Terre de Feu, République du Chili, 1901. Un territoire immense, fertile, que l’aristocratie blanche cherche à « civiliser ». Trois cavaliers sont engagés par un riche propriétaire terrien, José Menendez, pour déposséder les populations autochtones de leurs terres et ouvrir une route vers l’Atlantique. Sous les ordres du lieutenant MacLennan, un soldat britannique, et d’un mercenaire américain, le jeune métis chilien, Segundo, découvre le prix de la construction d’une jeune nation, celui du sang et du mensonge.
Pour son premier long métrage, le réalisateur Chilien Felipe Galvez Haberle (Rapace) ne s’est pas facilité la tâche. Il aura mis neuf ans pour faire naitre ce film nécessaire sur une page effacée des manuels scolaires, celle du génocide des Indiens Selk’nam. Une histoire qu’il a découverte au travers d’un article et qui lu a donné envie de se pencher un peu plus sur cette partie de l’histoire de son pays, à la fois absente et pourtant très présente dans l’imagerie populaire. Une aberration qui semble être à l’origine des difficultés qu’il a rencontré pour financer son film.

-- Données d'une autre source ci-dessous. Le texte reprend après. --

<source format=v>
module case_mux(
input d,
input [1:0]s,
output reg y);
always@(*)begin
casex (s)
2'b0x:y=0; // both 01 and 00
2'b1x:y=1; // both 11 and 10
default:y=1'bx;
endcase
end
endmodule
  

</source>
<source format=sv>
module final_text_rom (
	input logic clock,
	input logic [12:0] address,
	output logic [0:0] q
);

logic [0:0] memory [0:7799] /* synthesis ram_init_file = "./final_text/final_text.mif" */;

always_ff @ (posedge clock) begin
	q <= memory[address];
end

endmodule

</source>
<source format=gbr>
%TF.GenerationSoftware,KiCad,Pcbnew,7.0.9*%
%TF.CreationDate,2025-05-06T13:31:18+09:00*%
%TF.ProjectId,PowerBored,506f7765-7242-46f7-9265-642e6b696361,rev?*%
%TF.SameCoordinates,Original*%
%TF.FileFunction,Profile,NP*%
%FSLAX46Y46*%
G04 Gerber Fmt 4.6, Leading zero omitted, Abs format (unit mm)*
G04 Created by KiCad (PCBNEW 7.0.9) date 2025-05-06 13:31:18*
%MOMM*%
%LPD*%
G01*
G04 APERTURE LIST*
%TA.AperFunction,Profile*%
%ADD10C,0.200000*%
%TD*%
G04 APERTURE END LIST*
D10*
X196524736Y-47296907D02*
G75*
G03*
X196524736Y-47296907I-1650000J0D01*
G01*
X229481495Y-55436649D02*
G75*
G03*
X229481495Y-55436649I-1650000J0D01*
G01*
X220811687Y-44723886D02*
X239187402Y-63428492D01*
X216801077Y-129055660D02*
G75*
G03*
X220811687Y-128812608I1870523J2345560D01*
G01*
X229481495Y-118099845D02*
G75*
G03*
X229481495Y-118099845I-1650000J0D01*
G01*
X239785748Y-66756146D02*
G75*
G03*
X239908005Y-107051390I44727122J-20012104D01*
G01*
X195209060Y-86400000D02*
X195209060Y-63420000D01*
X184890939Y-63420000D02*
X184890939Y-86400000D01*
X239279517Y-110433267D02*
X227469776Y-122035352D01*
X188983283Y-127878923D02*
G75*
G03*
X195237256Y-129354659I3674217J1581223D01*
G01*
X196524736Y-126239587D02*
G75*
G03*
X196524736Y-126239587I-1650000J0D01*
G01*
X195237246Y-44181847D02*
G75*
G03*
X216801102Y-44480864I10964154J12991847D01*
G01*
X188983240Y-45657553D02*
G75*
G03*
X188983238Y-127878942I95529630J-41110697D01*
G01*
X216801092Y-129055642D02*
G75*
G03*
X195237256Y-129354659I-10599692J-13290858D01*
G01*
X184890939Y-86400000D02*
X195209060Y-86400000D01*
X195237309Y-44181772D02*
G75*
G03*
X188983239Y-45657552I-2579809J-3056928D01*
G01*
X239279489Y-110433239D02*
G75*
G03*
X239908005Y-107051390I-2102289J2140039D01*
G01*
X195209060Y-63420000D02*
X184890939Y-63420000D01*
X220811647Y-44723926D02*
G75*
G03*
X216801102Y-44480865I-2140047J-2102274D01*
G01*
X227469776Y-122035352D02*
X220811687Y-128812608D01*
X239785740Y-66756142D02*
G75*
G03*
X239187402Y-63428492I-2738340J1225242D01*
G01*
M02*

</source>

Une chose est sûre, « Les Colons » est un film qui vous happe et ne vous lâche plus jusqu’à la fin. Peu bavard dans sa première partie, la mise en scène met en valeur les personnages à travers les magnifiques paysages de la cordillère des Andes. Comme dans les westerns américains, le réalisateur va plonger ses personnages dans de grands paysages, et au détour de plans plus serrés, va en montrer toute l’horreur. La manière dont les Indiens furent utilisés, puis massacrés au profit des grands propriétaire terriens qui usèrent d’un pouvoir qui leur fut donné, sans aucune conscience des conséquences. Mais ce qui est surtout intelligent dans la mise en scène de Felipe Galvez Haberle, c’est la manière dont il amène cette violence, la façon qu’il a de filmer son personnage principal, de faire apparaître ce dégout et cette colère envers ceux qui massacrent son peuple, alors qu’il est impuissant.

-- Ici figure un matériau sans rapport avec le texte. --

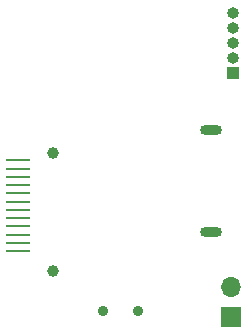
<source format=gbr>
%TF.GenerationSoftware,KiCad,Pcbnew,(6.0.2)*%
%TF.CreationDate,2022-03-05T20:45:56+08:00*%
%TF.ProjectId,screen,73637265-656e-42e6-9b69-6361645f7063,rev?*%
%TF.SameCoordinates,Original*%
%TF.FileFunction,Soldermask,Bot*%
%TF.FilePolarity,Negative*%
%FSLAX46Y46*%
G04 Gerber Fmt 4.6, Leading zero omitted, Abs format (unit mm)*
G04 Created by KiCad (PCBNEW (6.0.2)) date 2022-03-05 20:45:56*
%MOMM*%
%LPD*%
G01*
G04 APERTURE LIST*
%ADD10R,1.000000X1.000000*%
%ADD11O,1.000000X1.000000*%
%ADD12O,1.850000X0.850000*%
%ADD13C,0.900000*%
%ADD14R,1.700000X1.700000*%
%ADD15O,1.700000X1.700000*%
%ADD16C,1.000000*%
%ADD17R,2.000000X0.200000*%
G04 APERTURE END LIST*
D10*
%TO.C,J1*%
X137350000Y-42250000D03*
D11*
X137350000Y-40980000D03*
X137350000Y-39710000D03*
X137350000Y-38440000D03*
X137350000Y-37170000D03*
%TD*%
D12*
%TO.C,J2*%
X135450000Y-47080000D03*
X135450000Y-55720000D03*
%TD*%
D13*
%TO.C,SW1*%
X126320000Y-62410000D03*
X129320000Y-62410000D03*
%TD*%
D14*
%TO.C,J3*%
X137170000Y-62880000D03*
D15*
X137170000Y-60340000D03*
%TD*%
D16*
%TO.C,U3*%
X122110000Y-59000000D03*
X122110000Y-49000000D03*
D17*
X119110000Y-57320000D03*
X119110000Y-56620000D03*
X119110000Y-55920000D03*
X119110000Y-55220000D03*
X119110000Y-54520000D03*
X119110000Y-53820000D03*
X119110000Y-53120000D03*
X119110000Y-52420000D03*
X119110000Y-51720000D03*
X119110000Y-51020000D03*
X119110000Y-50320000D03*
X119110000Y-49620000D03*
%TD*%
M02*

</source>
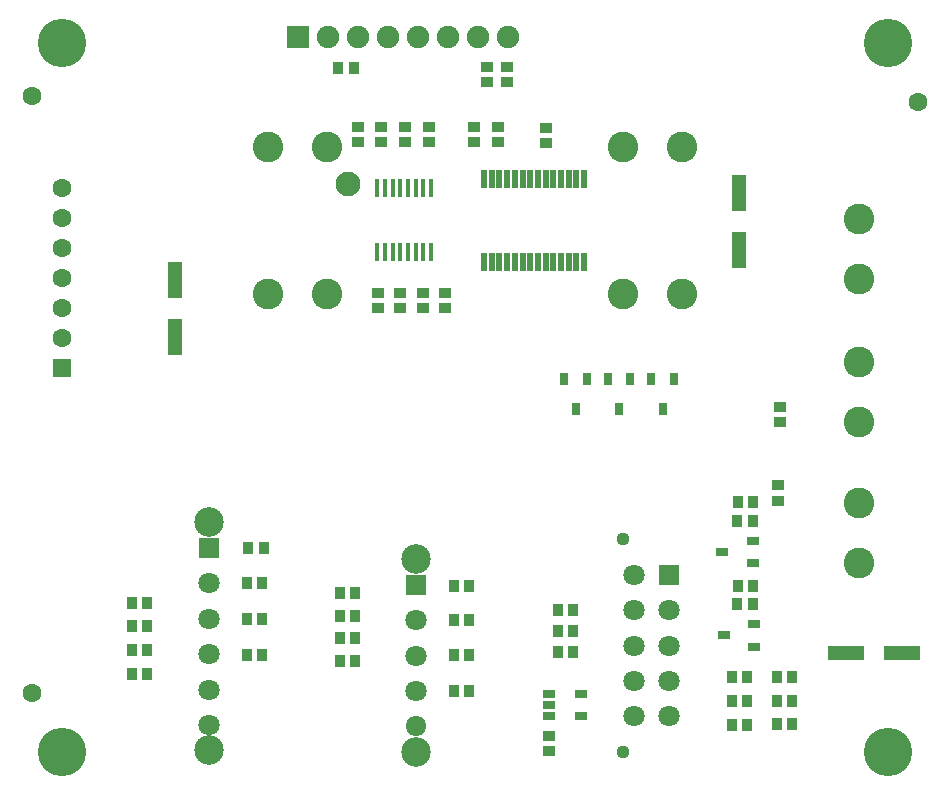
<source format=gts>
G04*
G04 #@! TF.GenerationSoftware,Altium Limited,Altium Designer,24.8.2 (39)*
G04*
G04 Layer_Color=8388736*
%FSAX44Y44*%
%MOMM*%
G71*
G04*
G04 #@! TF.SameCoordinates,ED335716-89E2-4A76-9CEC-4F5FE7A58361*
G04*
G04*
G04 #@! TF.FilePolarity,Negative*
G04*
G01*
G75*
%ADD24R,1.1000X0.9000*%
%ADD25R,1.3000X3.1000*%
%ADD26R,3.1000X1.3000*%
%ADD27R,0.6500X1.0500*%
%ADD28R,0.9000X1.1000*%
%ADD29C,1.6000*%
%ADD30R,1.0500X0.6500*%
%ADD31R,1.1000X0.7000*%
%ADD32R,0.4500X1.5000*%
%ADD33R,0.5500X1.5500*%
%ADD34C,2.1000*%
%ADD35R,1.9000X1.9000*%
%ADD36C,1.9000*%
%ADD37C,1.8000*%
%ADD38R,1.8000X1.8000*%
%ADD39C,1.1200*%
%ADD40C,4.1000*%
%ADD41C,2.6000*%
%ADD42C,2.5000*%
%ADD43R,1.8000X1.7000*%
%ADD44O,1.8000X1.7000*%
%ADD45R,1.6000X1.6000*%
D24*
X00410210Y00630220D02*
D03*
Y00617220D02*
D03*
X00426720D02*
D03*
Y00630220D02*
D03*
X00657860Y00328930D02*
D03*
Y00341930D02*
D03*
X00656590Y00262590D02*
D03*
Y00275590D02*
D03*
X00462280Y00050500D02*
D03*
Y00063500D02*
D03*
X00374650Y00438450D02*
D03*
Y00425450D02*
D03*
X00355600D02*
D03*
Y00438450D02*
D03*
X00336550Y00425450D02*
D03*
Y00438450D02*
D03*
X00317500D02*
D03*
Y00425450D02*
D03*
X00459740Y00565150D02*
D03*
Y00578150D02*
D03*
X00419100Y00579120D02*
D03*
Y00566120D02*
D03*
X00398780Y00579120D02*
D03*
Y00566120D02*
D03*
X00360680Y00579420D02*
D03*
Y00566420D02*
D03*
X00340360D02*
D03*
Y00579420D02*
D03*
X00320040Y00566420D02*
D03*
Y00579420D02*
D03*
X00300990D02*
D03*
Y00566420D02*
D03*
D25*
X00623570Y00475240D02*
D03*
Y00523240D02*
D03*
X00146050Y00401320D02*
D03*
Y00449320D02*
D03*
D26*
X00713870Y00133350D02*
D03*
X00761870D02*
D03*
D27*
X00485140Y00340060D02*
D03*
X00475640Y00366060D02*
D03*
X00494640D02*
D03*
X00558800Y00340060D02*
D03*
X00549300Y00366060D02*
D03*
X00568300D02*
D03*
X00521970Y00340060D02*
D03*
X00512470Y00366060D02*
D03*
X00531470D02*
D03*
D28*
X00220980Y00222250D02*
D03*
X00207980D02*
D03*
X00219710Y00193040D02*
D03*
X00206710D02*
D03*
X00219710Y00162560D02*
D03*
X00206710D02*
D03*
X00219710Y00132080D02*
D03*
X00206710D02*
D03*
X00394970Y00190500D02*
D03*
X00381970D02*
D03*
X00394970Y00161290D02*
D03*
X00381970D02*
D03*
X00394970Y00132080D02*
D03*
X00381970D02*
D03*
X00394970Y00101600D02*
D03*
X00381970D02*
D03*
X00284180Y00628650D02*
D03*
X00297180D02*
D03*
X00622300Y00261620D02*
D03*
X00635300D02*
D03*
X00622000Y00245110D02*
D03*
X00635000D02*
D03*
X00622300Y00190500D02*
D03*
X00635300D02*
D03*
X00622000Y00175260D02*
D03*
X00635000D02*
D03*
X00668560Y00073410D02*
D03*
X00655560D02*
D03*
Y00093410D02*
D03*
X00668560D02*
D03*
X00655560Y00113410D02*
D03*
X00668560D02*
D03*
X00617460Y00113100D02*
D03*
X00630460D02*
D03*
Y00093100D02*
D03*
X00617460D02*
D03*
Y00073100D02*
D03*
X00630460D02*
D03*
X00469900Y00134620D02*
D03*
X00482900D02*
D03*
Y00152400D02*
D03*
X00469900D02*
D03*
X00483000Y00170000D02*
D03*
X00470000D02*
D03*
X00298750Y00127000D02*
D03*
X00285750D02*
D03*
X00298750Y00146050D02*
D03*
X00285750D02*
D03*
X00298750Y00165100D02*
D03*
X00285750D02*
D03*
X00298750Y00184150D02*
D03*
X00285750D02*
D03*
X00122210Y00116270D02*
D03*
X00109210D02*
D03*
X00122210Y00136270D02*
D03*
X00109210D02*
D03*
X00122210Y00156270D02*
D03*
X00109210D02*
D03*
X00122210Y00176270D02*
D03*
X00109210D02*
D03*
D29*
X00775000Y00600000D02*
D03*
X00025000Y00100000D02*
D03*
Y00605000D02*
D03*
X00050000Y00527500D02*
D03*
Y00502000D02*
D03*
Y00400400D02*
D03*
Y00425800D02*
D03*
Y00451200D02*
D03*
Y00476600D02*
D03*
D30*
X00635000Y00209550D02*
D03*
Y00228550D02*
D03*
X00609000Y00219050D02*
D03*
X00636570Y00139090D02*
D03*
Y00158090D02*
D03*
X00610570Y00148590D02*
D03*
D31*
X00490000Y00099000D02*
D03*
Y00080000D02*
D03*
X00463000D02*
D03*
Y00089500D02*
D03*
Y00099000D02*
D03*
D32*
X00362750Y00527000D02*
D03*
X00356250D02*
D03*
X00349750D02*
D03*
X00343250D02*
D03*
X00336750D02*
D03*
X00330250D02*
D03*
X00323750D02*
D03*
X00317250D02*
D03*
X00362750Y00473000D02*
D03*
X00356250D02*
D03*
X00349750D02*
D03*
X00343250D02*
D03*
X00336750D02*
D03*
X00330250D02*
D03*
X00323750D02*
D03*
X00317250D02*
D03*
D33*
X00492250Y00535250D02*
D03*
X00485750D02*
D03*
X00479250D02*
D03*
X00472750D02*
D03*
X00466250D02*
D03*
X00459750D02*
D03*
X00453250D02*
D03*
X00446750D02*
D03*
X00440250D02*
D03*
X00433750D02*
D03*
X00427250D02*
D03*
X00420750D02*
D03*
X00414250D02*
D03*
X00407750D02*
D03*
X00492250Y00464750D02*
D03*
X00485750D02*
D03*
X00479250D02*
D03*
X00472750D02*
D03*
X00466250D02*
D03*
X00459750D02*
D03*
X00453250D02*
D03*
X00446750D02*
D03*
X00440250D02*
D03*
X00433750D02*
D03*
X00427250D02*
D03*
X00420750D02*
D03*
X00414250D02*
D03*
X00407750D02*
D03*
D34*
X00292100Y00530860D02*
D03*
D35*
X00250000Y00655000D02*
D03*
D36*
X00275400D02*
D03*
X00300800D02*
D03*
X00326200D02*
D03*
X00351600D02*
D03*
X00377000D02*
D03*
X00402400D02*
D03*
X00427800D02*
D03*
D37*
X00534400Y00200000D02*
D03*
Y00080000D02*
D03*
Y00110000D02*
D03*
Y00140000D02*
D03*
Y00170000D02*
D03*
X00564400Y00080000D02*
D03*
Y00110000D02*
D03*
Y00140000D02*
D03*
Y00170000D02*
D03*
X00350000Y00161500D02*
D03*
Y00131500D02*
D03*
Y00101500D02*
D03*
X00175000Y00102770D02*
D03*
Y00132770D02*
D03*
Y00162770D02*
D03*
Y00192770D02*
D03*
Y00072770D02*
D03*
D38*
X00564400Y00200000D02*
D03*
D39*
X00525000Y00050000D02*
D03*
Y00230000D02*
D03*
D40*
X00750000Y00050000D02*
D03*
X00050000D02*
D03*
X00750000Y00650000D02*
D03*
X00050000Y00650000D02*
D03*
D41*
X00725170Y00260350D02*
D03*
Y00209550D02*
D03*
X00525000Y00562500D02*
D03*
Y00437500D02*
D03*
X00575000Y00562500D02*
D03*
Y00437500D02*
D03*
X00225000Y00562500D02*
D03*
Y00437500D02*
D03*
X00275000Y00562500D02*
D03*
Y00437500D02*
D03*
X00725000Y00450000D02*
D03*
Y00500800D02*
D03*
X00725170Y00328930D02*
D03*
Y00379730D02*
D03*
D42*
X00350000Y00050000D02*
D03*
Y00213000D02*
D03*
X00175000Y00244270D02*
D03*
Y00051270D02*
D03*
D43*
X00350000Y00191500D02*
D03*
X00175000Y00222770D02*
D03*
D44*
X00350000Y00071500D02*
D03*
D45*
X00050000Y00375000D02*
D03*
M02*

</source>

Dans la deuxième partie, c’est le scénario qui prend soudainement un aspect plus narratif et laisse les mots exprimer l’horreur de ce génocide. Aidé par sa coscénariste Antonia Girardi (Rex, Chien Flic), le réalisateur va alors passer du western au drame et mettre le spectateur face à ce qui ne fut pas montré dans le film, mais que les personnages ont vécu. Avec suffisamment d’intelligence, le scénario va mettre des mots sur les exactions, va essayer de comprendre, sans pour autant juger. La fin ouverte, d’ailleurs, va dans ce sens. Laisser le spectateur se faire son propre jugement et sa propre conclusion. Le choix de diviser le film en deux parties est une idée bénéfique pour le film, car il met en lumière la violence de ces colonisateurs, face à un peuple pacifique.
Un dernier mot sur la distribution composée d’acteurs chevronnés comme Mark Stanley (Game of Thrones), dont la froideur et le changement de statut à l’arrivée de la deuxième partie est absolument remarquable, ou encore Sam Spruell (Démineurs) dont la carrière est impressionnante et l’apparition dans le film particulièrement marquante. Mais c’est Camilo Arancibia qui signe là une première composition incroyablement juste de colère, de peine et de peur. L’acteur capte la lumière et l’œil de la caméra pour ne plus la lâcher avant la fin du film.